Monday, Dec. 11, 1950

Little -- and Late

How is U.S. rearmament going?

From worried U.S. industrialists who have the big job of rearming the nation, came the shocking answer: not very well. In fact, big-scale arms production has not even started. With the threat of global war deepening by the hour, the bitter truth is that the U.S. right now--after five months of a shooting war--is producing fewer weapons than it was when the Japs struck Pearl Harbor.

Many industrialists have no war orders at all. Many others, months after getting "letters of intent" of war contracts to come, still have no blueprints nor contracts needed to start production. Almost unanimously, businessmen agree that the trouble lies with the inability of the armed services to make up their minds what arms they want and how many.

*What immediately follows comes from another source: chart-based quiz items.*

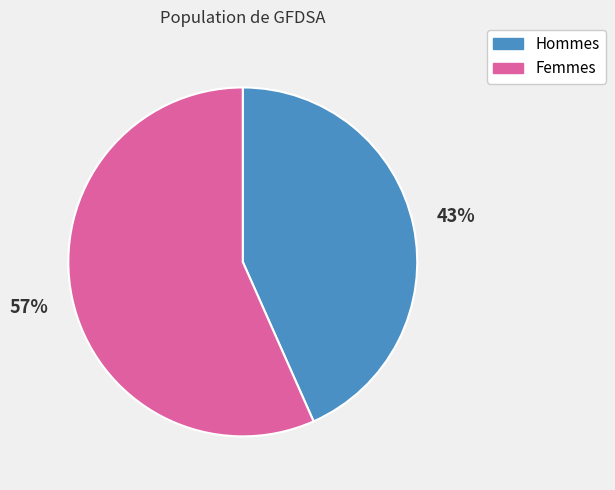

To the nearest percent, what is the average slice percentage?

50%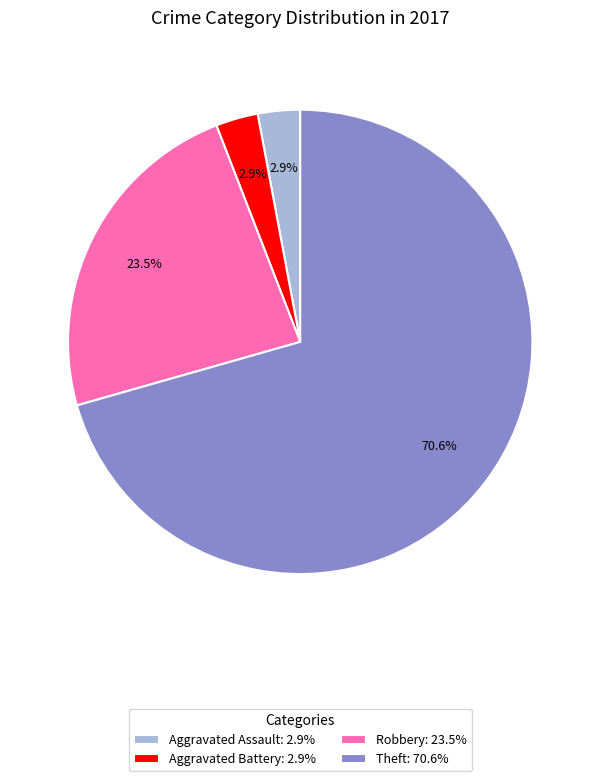

Which slice is the largest?

Theft: 70.6%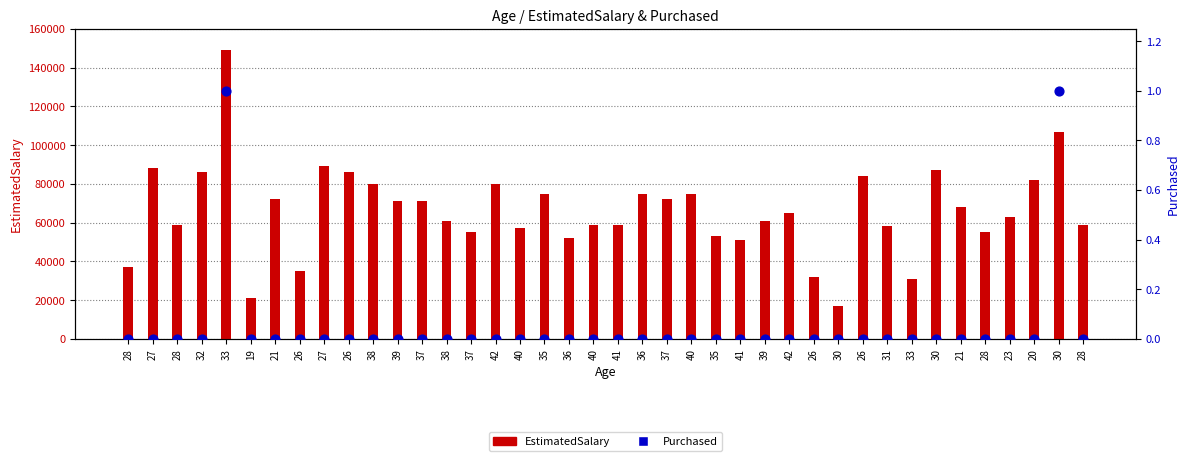

Which series reaches the minimum Y coordinate?

Purchased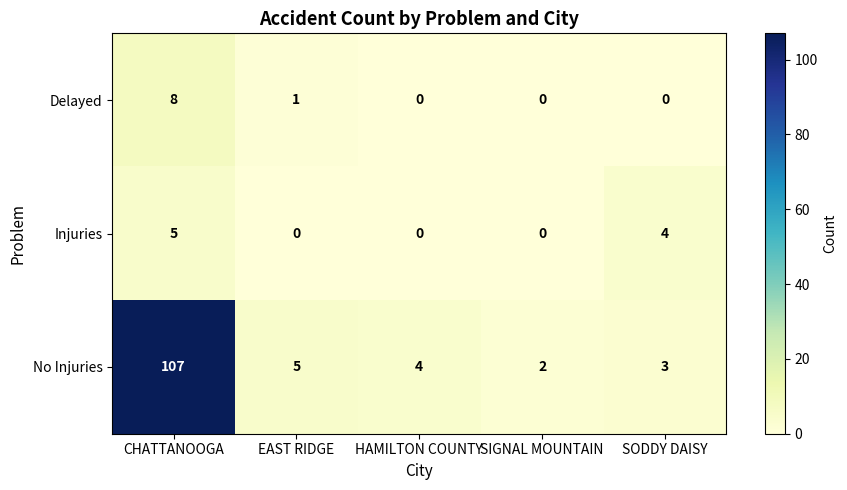

Is it true that Delayed equals 8 at CHATTANOOGA?

True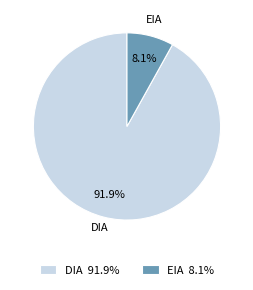

How many slices are in this pie chart?

2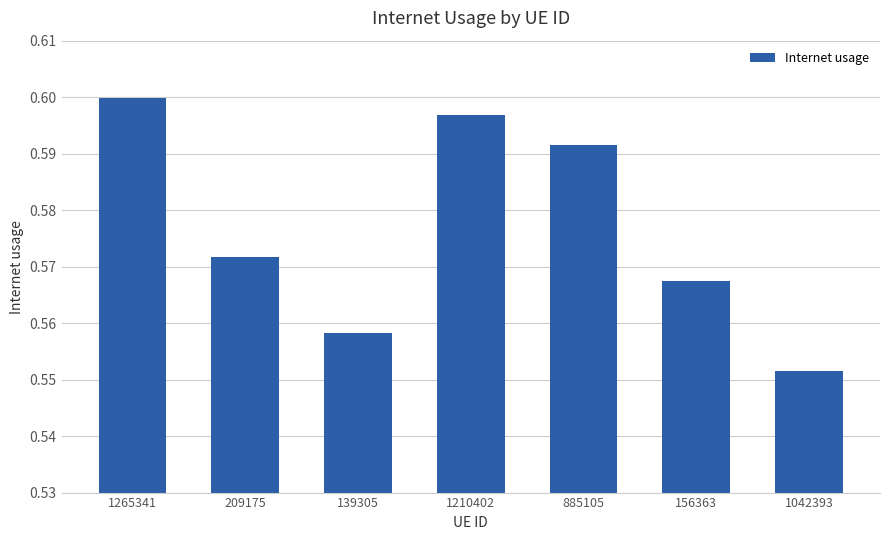

How many bars are there in total?

7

The U.S. got a false sense of furious activity when Congress, after the start of the Korean war, appropriated $11.6 billion extra for defense and the Defense Department announced that it was "obligating" the money for guns, tanks and planes. By last week, it had obligated an estimated half of the $30 billion appropriated for arms this fiscal year. But the catch lies in the fact that "obligation" without blueprints and contracts is meaningless as far as adding to the supply of weapons is concerned. Such a small part of the huge emergency appropriations has actually been spent that the Treasury, which is engaged in deficit financing, has run a smaller deficit during the last five months than it did in the same months last year.

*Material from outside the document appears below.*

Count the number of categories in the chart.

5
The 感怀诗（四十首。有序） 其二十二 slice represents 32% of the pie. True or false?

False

In & Out. To date, $1 billion has been obligated for tanks and automotive equipment. Some $400 million has been obligated for electronics, but Admiral and Zenith, two of the largest television manufacturers, have no war orders. One manufacturer, who took over a huge war-surplus plant on a rush war job of the highest urgency, had to wait two months for the blueprints of the weapon he was to make.

New England, which turned out almost 10% of all U.S. World War II production, so far has about $1 billion in war contracts--only 3% of the money Congress voted. General Motors, which turned out one-tenth of all U.S. war goods last time and was working on $1.2 billion of orders at the time of Pearl Harbor, had less than $750 million worth last week.

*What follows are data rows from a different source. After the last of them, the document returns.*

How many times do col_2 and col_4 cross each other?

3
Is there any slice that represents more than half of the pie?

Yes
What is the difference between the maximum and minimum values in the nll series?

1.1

Even in the aircraft industry, which got the biggest share ($5 billion) of the obligations so far, the step-up in production has been hardly noticeable. The industry is still awaiting the word on what types of planes will be ordered. Despite the flood of pictures of production lines (see cut), the lines are the same ones in operation before Korea--and they are not moving much faster. Even if the industry meets the Defense Department's goal of a rate of 6,000 planes a year by the end of 1951, it will still only match the production rate of 1940, a year before Pearl Harbor. The big hitch: a constant change in specifications.

Upside Down. Many of the changes reflect the military's praiseworthy desire to have the latest models before freezing production on a mass basis. But production men know that models have to be frozen sometime or rearmament will never get rolling. And there is always a "lead time" of months between the time orders are placed and plants are ready for production. Most businessmen maintain that the U.S. is even now not in the lead-time period, simply because the orders have not been placed.

Last week, Washington's war planners were talking a lot tougher, e.g., by mid-1951 automobile production might be cut back as much as 50%, television production as much if not more. But the Washington planners were still putting the cart before the horse. Even in a state of full mobilization there is little sense in cutting back civilian production until actual war orders are issued. Premature cutbacks will merely cause layoffs and the closing of plants and in the end, U.S. production will be hurt more than helped. Once war orders go out in big enough volume, civilian production will be cut back automatically and the weapons will begin to pour out.